Republican Rep. Mike Noel of Utah blasted USFS and conservationist policies that prevented logging and proper forest management in the burned area. Trees killed by bark beetles and overgrowth in the forest made the fire more intense and harder to control than it otherwise would have been.

“When we turn the Forest Service over to the bird and bunny lovers and the tree huggers and the rock lickers, we’ve turned our history over,” Noel said according to the Associated Press. “We are going to lose our wildlife and we are going to lose our scenery, the very thing you people wanted to try to protect. It’s just plain stupidity.”

John Muir Project co-founder Chad Hanson said Noel’s allegation that trees killed by bark beetles burn faster is false, the Associated Press reported.

“That’s just logging industry propaganda,” Hanson said. “This is a direct outgrowth of the rhetoric of fear and hate coming out of the Trump administration.

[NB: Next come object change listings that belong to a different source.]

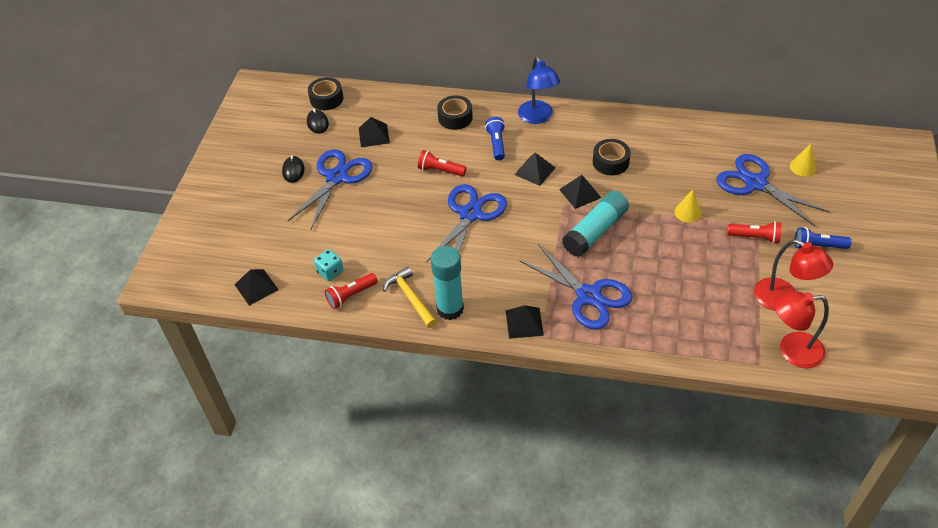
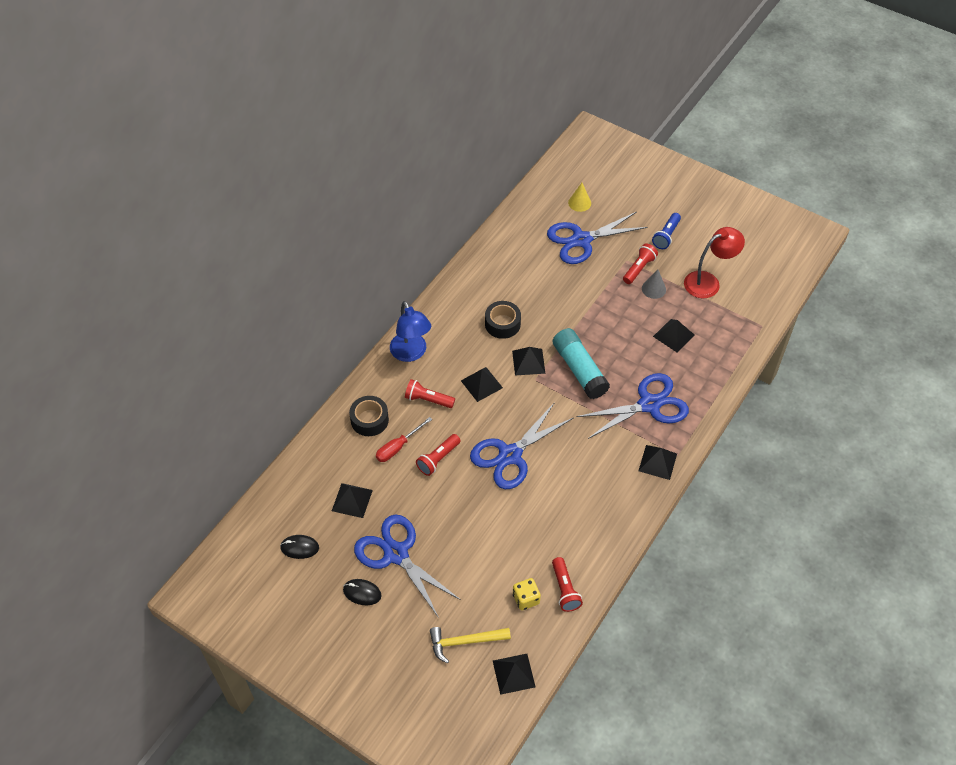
camera: 70 degrees left, 5 degrees up
(326, 99) = (265, 527): black tape -> none
(330, 272) = (526, 599): turquoise dice -> yellow dice
(410, 297) = (590, 540): yellow hammer -> yellow hammer (464, 642)
(438, 143) = (398, 447): none -> red screwdriver
(450, 309) = (618, 512): turquoise glue stick -> none
(470, 214) = (510, 455): blue scissors -> blue scissors turned 90 degrees counterclockwise
(496, 144) = (428, 400): blue flashlight -> red flashlight
(538, 117) = (411, 353): blue lamp -> blue lamp turned 60 degrees clockwise
(687, 212) = (590, 298): yellow cone -> none
(689, 290) = (673, 335): none -> black pyramid
(737, 257) = (653, 289): none -> grey cone
(792, 350) = (757, 301): red lamp -> none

It has emboldened some very anti-environmental voices.”

A 2011 USFS study supports Noel’s assertion, finding that the red needles of a tree killed by mountain pine beetles ignite three times faster than a healthy tree’s needles.

The USFS also reviewed and compiled studies on the effects of beetle-killed trees on fires.

A 2014 study found fire spread 2.7 times faster in the crowns of trees killed by beetles within the past one to five years, the agency review said.

Dead trees eventually lose their needles and thin the forest’s canopy as well as add “surface fuel” to the forest floor, the review says.

“Both of these factors could act in concert to increase drying and the total amount of fine dead fuels on the surface, potentially increasing surface fire behavior compared to pre-attack conditions,” the review says.

Hanson defended the presence of dead trees left in forests in a 2010 report.

“Due in large part to the combined effects of fire suppression and post-fire logging, large snags (dead trees) are currently in severe deficit,” Hanson’s report states. “There are far too few large dead trees to maintain ecologically healthy forests.”